Lors du bilan, l’orthophoniste propose d’abord un long entretien qui permet de bien connaître le patient, l’histoire de sa maladie, les antécédents médicaux. On se renseigne aussi sur les habitudes du patient : aime-t-il telle ou telle odeur ? Quels sont ses goûts préférés ? On regarde l’évolution des troubles depuis le début de la maladie. Ensuite, des tests sur les odeurs et les goûts sont proposés pour savoir comment le patient sent et perçoit et à quel niveau il réagit. Si des examens complémentaires sont nécessaires, l’orthophoniste en parle avec le médecin traitant.

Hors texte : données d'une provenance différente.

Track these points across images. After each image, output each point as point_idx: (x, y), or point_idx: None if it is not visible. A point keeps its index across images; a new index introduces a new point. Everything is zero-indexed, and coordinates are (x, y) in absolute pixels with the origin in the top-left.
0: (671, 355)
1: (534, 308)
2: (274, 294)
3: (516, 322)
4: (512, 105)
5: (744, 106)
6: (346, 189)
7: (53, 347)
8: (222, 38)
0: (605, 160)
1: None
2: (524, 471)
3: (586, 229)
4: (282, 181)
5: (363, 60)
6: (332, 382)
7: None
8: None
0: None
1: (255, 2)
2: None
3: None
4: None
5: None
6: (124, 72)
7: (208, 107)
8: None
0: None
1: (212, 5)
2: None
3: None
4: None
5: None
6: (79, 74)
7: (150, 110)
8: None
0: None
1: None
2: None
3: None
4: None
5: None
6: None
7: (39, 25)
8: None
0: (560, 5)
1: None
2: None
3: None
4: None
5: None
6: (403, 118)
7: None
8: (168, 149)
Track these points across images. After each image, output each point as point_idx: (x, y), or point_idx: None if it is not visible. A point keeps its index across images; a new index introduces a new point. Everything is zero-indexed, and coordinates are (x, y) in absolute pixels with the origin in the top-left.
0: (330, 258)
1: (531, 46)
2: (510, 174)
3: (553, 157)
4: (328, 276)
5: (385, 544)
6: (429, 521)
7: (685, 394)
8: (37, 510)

L’orthophoniste interroge aussi le patient sur d’éventuelles difficultés qui n’ont pas été mentionnées : troubles de la voix, difficultés à avaler, pertes de mémoire ou difficultés de langage. Cela fait partie de son champ de compétence et cela permet de proposer une réadaptation.
Après le bilan, la rééducation peut commencer. Elle sollicite évidemment l’odorat et le goût mais toujours en lien avec la mémoire, les émotions, les connaissances du patient. Par exemple on va regarder une image d’herbe coupée, demander au patient quels souvenirs cela évoque dans son histoire personnelle. On va aussi travailler la rétro-olfaction pour réhabiliter le goût. Il y a un entraînement quotidien à prévoir à la maison, l’orthophoniste donne des pistes et voit le patient régulièrement pour l’accompagner dans la récupération du goût et de l’odorat.
Les troubles de l’odorat sont peu connus du grand public alors qu’ils concernent 15% de la population en temps ordinaire. On ne pense pas toujours à l’orthophoniste mais dans les suites de Covid, ses compétences liées à l’olfaction ont été mises en lumière. Il ne faut pas hésiter à demander à son médecin une orientation vers ce type de rééducation.